The polytherapy angle is important because Rett Syndrome, like many neurological conditions, involves multiple disrupted pathways. A single drug targeting one pathway might help, but addressing several simultaneously could produce compounding benefits. It’s harder to develop and test, but the clinical outcomes could be dramatically better.

The Verdict

I think Uncommon Therapeutics has something that most biotech startups lack, which is a founder who is both deeply motivated and experienced enough to navigate the complexity. The rare disease space is littered with well-intentioned companies that ran out of money or expertise before reaching patients. Auerhahn’s combination of personal stakes, entrepreneurial track record, and willingness to invest his own capital creates a different kind of commitment.

The risk is always the science. No amount of founder motivation can overcome biology that doesn’t cooperate. The polytherapy approach is more ambitious than single-target strategies, which means more points of failure and more regulatory complexity. Each therapeutic in the combination needs its own safety and efficacy data.

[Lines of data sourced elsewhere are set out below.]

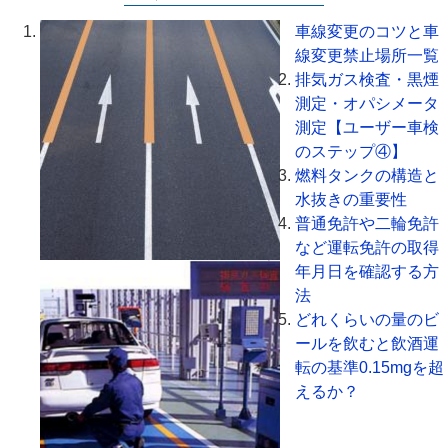
車線変更のコツと車
線変更禁止場所一覧
排気ガス検査・黒煙
測定・オパシメータ
測定【ユーザー車検
のステップ④】
燃料タンクの構造と
水抜きの重要性
普通免許や二輪免許
など運転免許の取得
年月日を確認する方
法
どれくらいの量のビ
ールを飲むと飲酒運
転の基準0.15mgを超
えるか？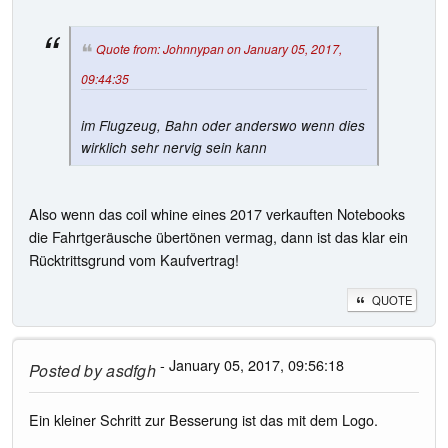
Quote from: Johnnypan on January 05, 2017,
09:44:35
im Flugzeug, Bahn oder anderswo wenn dies
wirklich sehr nervig sein kann
Also wenn das coil whine eines 2017 verkauften Notebooks
die Fahrtgeräusche übertönen vermag, dann ist das klar ein
Rücktrittsgrund vom Kaufvertrag!
QUOTE
- January 05, 2017, 09:56:18
Posted by
asdfgh
Ein kleiner Schritt zur Besserung ist das mit dem Logo.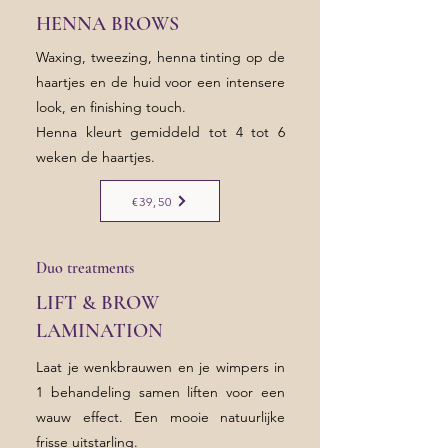
HENNA BROWS
Waxing, tweezing, henna tinting op de
haartjes en de huid voor een intensere
look, en finishing touch.
Henna kleurt gemiddeld tot 4 tot 6
weken de haartjes.
€39,50
Duo treatments
LIFT & BROW
LAMINATION
Laat je wenkbrauwen en je wimpers in
1 behandeling samen liften voor een
wauw effect. Een mooie natuurlijke
frisse uitstarling.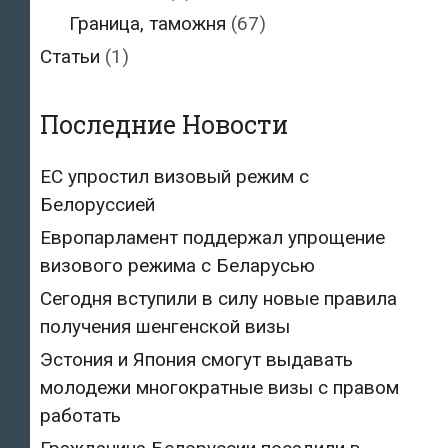
Граница, таможня
(67)
Статьи
(1)
Последние Новости
ЕС упростил визовый режим с
Белоруссией
Европарламент поддержал упрощение
визового режима с Беларусью
Сегодня вступили в силу новые правила
получения шенгенской визы
Эстония и Япония смогут выдавать
молодежи многократные визы с правом
работать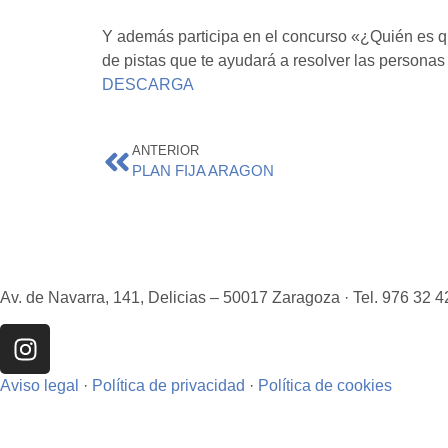
Y además participa en el concurso «¿Quién es q
de pistas que te ayudará a resolver las personas
DESCARGA
ANTERIOR
PLAN FIJA ARAGON
Av. de Navarra, 141, Delicias – 50017 Zaragoza · Tel. 976 32 4
Aviso legal
·
Política de privacidad
·
Política de cookies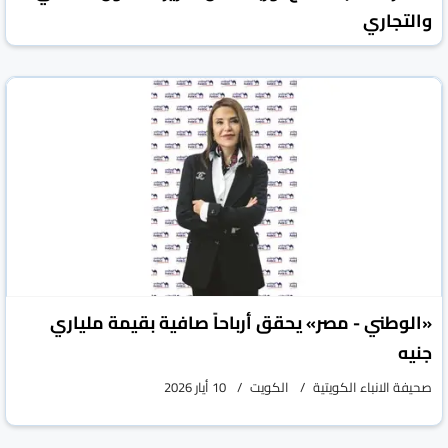
والتجاري
صحيفة الانباء الكويتية
الكويت
11 أيار 2026
«الوطني - مصر» يحقق أرباحاً صافية بقيمة ملياري
جنيه
صحيفة الانباء الكويتية
الكويت
10 أيار 2026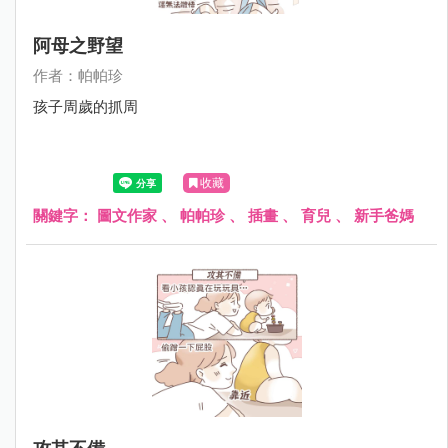
阿母之野望
作者：帕帕珍
孩子周歲的抓周
收藏
關鍵字：
圖文作家
、
帕帕珍
、
插畫
、
育兒
、
新手爸媽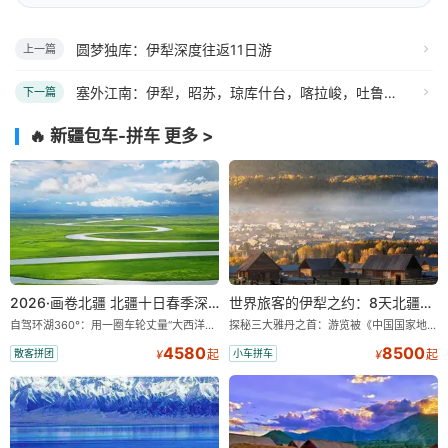
圆梦独库：伊犁深度往返11日游
上一篇
塞外江南：伊犁，昭苏，琼库什台，喀拉峻，吐鲁番，天池往返11日游
下一篇
🔥 新疆包车-拼车
更多 >
2026·画卷北疆 北疆十日春季深度游 小车拼车、纯玩无购物！
世界旅客的伊犁之约：8天北疆暖心深度游
自驾环湖360°：用一圈车轮丈量“大西洋最后一滴眼泪”的极致蔚蓝。 赛湖旅拍：甄选多款风格服饰，9张精修美照，定格赛里木湖绝美瞬间。 赛湖坦克300跟车视频：专业摄影师拍摄带剪辑，一团一条。 佛里斯兰·马背繁花：在花海骑乘著名荷兰马匹佛里斯兰漫步，免费赠送航拍带剪辑视频。 探秘古道：自驾孟克特古道穿越乌孙西迁的历史长廊，在秘境天路上与雪山、冰川、温泉深情相遇。 禾木旅拍：定格童话木屋时光，在“神的自留地”禾木村漫步，让白桦林、原木小屋与晨雾炊烟成为你的背景板。
探秘三大雅丹之首：游览被《中国国家地理》评选为“中国最美的三大雅丹”第一名的克拉玛依魔鬼城。 中国第一村：探访仅存的图瓦人最大村落——禾木村，欣赏晨雾与小木屋交织的仙境。 喀纳斯变色湖：登观鱼亭俯瞰四分之三的喀纳斯湖面，看湖水随天气变换迷人色彩。 天然博物馆：深入可可托海，震撼于世界最大矿坑及额尔齐斯大峡谷的鬼斧神工。 大西洋最后一滴眼泪：环游蔚蓝清澈的赛里木湖，将雪山、草原与湖泊的绝景尽收眼底。
4580
8500
散客拼团
小车拼车
¥
起
¥
起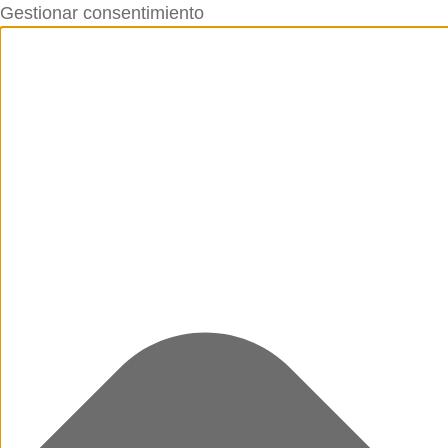
Gestionar consentimiento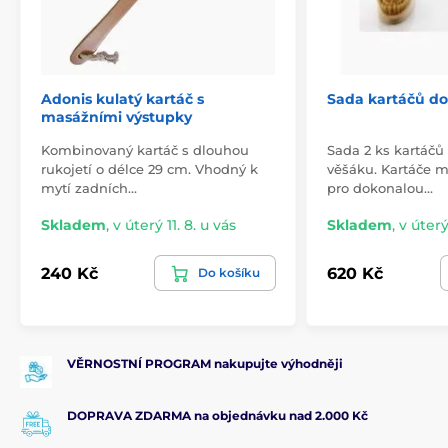
chladném místě. Nenechávejte metličky na lavici
nebo na saunových kamnech.
Rozměry: 250x500x70 mm
Adonis kulatý kartáč s
Sada kartáčů do
masážními výstupky
Kombinovaný kartáč s dlouhou
Sada 2 ks kartáčů
rukojetí o délce 29 cm. Vhodný k
věšáku. Kartáče m
mytí zadních…
pro dokonalou…
Skladem
,
v úterý 11. 8. u vás
Skladem
,
v úterý
240 Kč
620 Kč
Do košíku
VĚRNOSTNÍ PROGRAM nakupujte výhodněji
DOPRAVA ZDARMA na objednávku nad 2.000 Kč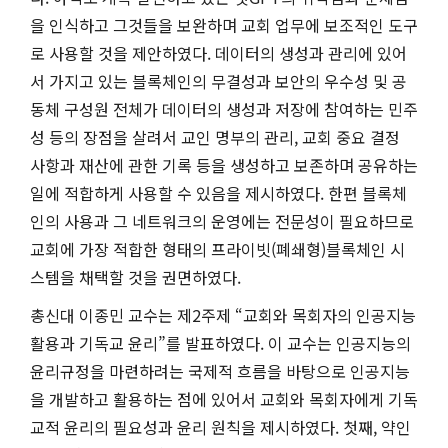
을 인식하고 그것들을 보완하며 교회 업무에 보조적인 도구
로 사용할 것을 제안하였다. 데이터의 생성과 관리에 있어
서 가지고 있는 블록체인의 무결성과 보안의 우수성 및 공
동체 구성원 전체가 데이터의 생성과 저장에 참여하는 민주
성 등의 장점을 살려서 교인 명부의 관리, 교회 중요 결정
사항과 재산에 관한 기록 등을 생성하고 보존하며 공유하는
일에 적합하게 사용할 수 있음을 제시하였다. 한편 블록체
인의 사용과 그 네트워크의 운영에는 전문성이 필요하므로
교회에 가장 적합한 형태의 프라이빗(폐쇄형)블록체인 시
스템을 채택할 것을 권면하였다.
총신대 이종민 교수는 제2주제 “교회와 목회자의 인공지능
활용과 기독교 윤리”를 발표하였다. 이 교수는 인공지능의
윤리규정을 마련하려는 국제적 흐름을 바탕으로 인공지능
을 개발하고 활용하는 점에 있어서 교회와 목회자에게 기독
교적 윤리의 필요성과 윤리 원칙을 제시하였다. 첫째, 약인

In 30 days, I want to see where they are in preclinical development. Which specific therapeutic modalities are they pursuing? In 60 days, the question is partnerships. Have they secured collaborations with academic labs or established pharma companies that can accelerate the research? In 90 days, I’d want to understand their regulatory strategy. A polytherapy approach for a rare disease is going to require creative FDA engagement, and the team’s ability to navigate that will determine whether this takes three years or fifteen. The mission is clear. The path through the regulatory and scientific thicket is not.